___ Page extract
2

I am struggling to get the Absolute paths for the images that I am scraping from my website. I have looked at the documentation on jsoup.org but I cannot get the abs:src to work. I don't know how to implement the abs:src or where to add it.

<cfhttp method="get" url="https://theculturecook.com/recipe-slowroasted-pork-belly.html" result="theresult">        
<cfscript>
    Jsoup = createObject("java", "org.jsoup.Jsoup");
    html = "#theresult.filecontent#";
    doc = Jsoup.parse(html);
    tags = doc.select("img[src$=.jpg]");
</cfscript>
<cfset images = "">
<cfloop index="e" array="#tags#">
    <cfoutput>
       <cfset images = ListAppend(images,#e.attr("src")#)>
    </cfoutput>
</cfloop>
<cfloop list="#images#" index="a">
    <cfoutput>#a#<br></cfoutput>
</cfloop>

1 Answers1

3

The issue you are facing is that you are passing html content to JSOUP. If you need absolute paths, then you need to use to following to connect.
______
___ Excerpted data
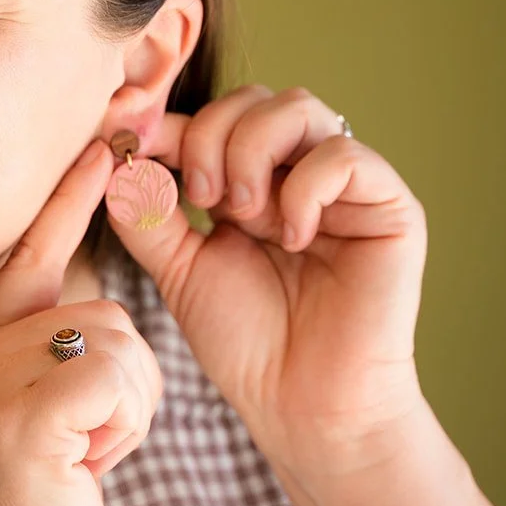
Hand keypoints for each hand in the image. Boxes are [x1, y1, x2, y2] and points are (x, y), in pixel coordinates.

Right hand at [0, 141, 162, 505]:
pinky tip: (89, 469)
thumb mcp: (40, 422)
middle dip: (126, 380)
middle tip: (90, 444)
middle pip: (103, 308)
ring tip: (87, 459)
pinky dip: (126, 427)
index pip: (30, 254)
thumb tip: (99, 311)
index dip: (68, 200)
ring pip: (119, 341)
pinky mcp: (22, 415)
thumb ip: (54, 360)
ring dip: (131, 410)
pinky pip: (116, 376)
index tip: (103, 143)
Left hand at [103, 85, 427, 473]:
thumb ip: (150, 213)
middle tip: (201, 199)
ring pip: (299, 109)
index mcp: (253, 184)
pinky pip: (345, 155)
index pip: (215, 119)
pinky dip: (304, 187)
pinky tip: (290, 236)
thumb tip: (115, 157)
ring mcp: (347, 187)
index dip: (170, 121)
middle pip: (256, 99)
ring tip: (240, 213)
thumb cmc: (247, 345)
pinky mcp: (390, 207)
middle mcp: (301, 174)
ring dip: (251, 152)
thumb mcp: (180, 269)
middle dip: (212, 137)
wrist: (302, 406)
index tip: (128, 137)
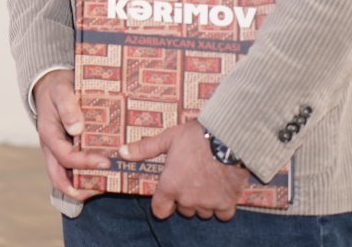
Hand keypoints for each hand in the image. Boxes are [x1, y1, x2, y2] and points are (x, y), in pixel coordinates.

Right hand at [32, 70, 109, 200]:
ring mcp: (60, 153)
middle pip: (60, 181)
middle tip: (107, 186)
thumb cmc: (58, 88)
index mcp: (49, 135)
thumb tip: (77, 129)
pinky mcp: (69, 152)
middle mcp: (52, 149)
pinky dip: (90, 176)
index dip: (85, 163)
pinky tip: (109, 173)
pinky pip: (77, 171)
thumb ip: (68, 107)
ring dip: (86, 186)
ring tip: (110, 183)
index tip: (106, 162)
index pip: (65, 157)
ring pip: (68, 180)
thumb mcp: (61, 91)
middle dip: (82, 190)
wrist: (52, 86)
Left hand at [120, 119, 250, 219]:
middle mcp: (187, 199)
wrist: (229, 140)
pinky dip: (221, 206)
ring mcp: (208, 203)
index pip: (160, 210)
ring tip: (206, 183)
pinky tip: (221, 191)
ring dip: (202, 203)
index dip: (162, 203)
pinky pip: (222, 214)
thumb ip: (145, 148)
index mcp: (170, 186)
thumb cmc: (196, 137)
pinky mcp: (227, 203)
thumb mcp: (168, 138)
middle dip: (184, 198)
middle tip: (190, 180)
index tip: (167, 194)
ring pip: (202, 212)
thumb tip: (122, 152)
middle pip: (182, 209)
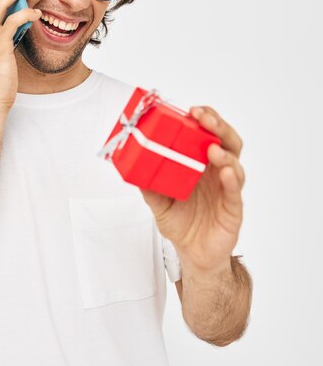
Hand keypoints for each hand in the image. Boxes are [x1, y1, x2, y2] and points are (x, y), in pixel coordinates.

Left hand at [139, 106, 244, 273]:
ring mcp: (227, 189)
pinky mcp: (233, 209)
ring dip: (224, 153)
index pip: (208, 134)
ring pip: (235, 163)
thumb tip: (130, 166)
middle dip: (218, 126)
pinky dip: (232, 180)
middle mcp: (217, 172)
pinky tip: (226, 172)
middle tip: (203, 118)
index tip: (192, 110)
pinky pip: (235, 192)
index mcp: (202, 164)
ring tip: (211, 148)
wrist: (192, 255)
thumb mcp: (157, 202)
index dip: (204, 119)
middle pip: (226, 141)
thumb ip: (147, 184)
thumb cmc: (180, 223)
______
● Tasks to complete:
1. In the jsoup thread, rewrite the passage from "I am struggling" to "where to add it.", putting "API reference" where "documentation" appears.
2. According to the reply in the jsoup thread, what is causing the poster's trouble with absolute image paths, and what does the reply say to do instead?

● Responses to the exercise:
1.
I am struggling to get the Absolute paths for the images that I am scraping from my website. I have looked at the API reference on jsoup.org but I cannot get the abs:src to work. I don't know how to implement the abs:src or where to add it.

2. The reply says the problem is that the poster passes HTML content to Jsoup. To get absolute paths, it says Jsoup should be used to connect instead.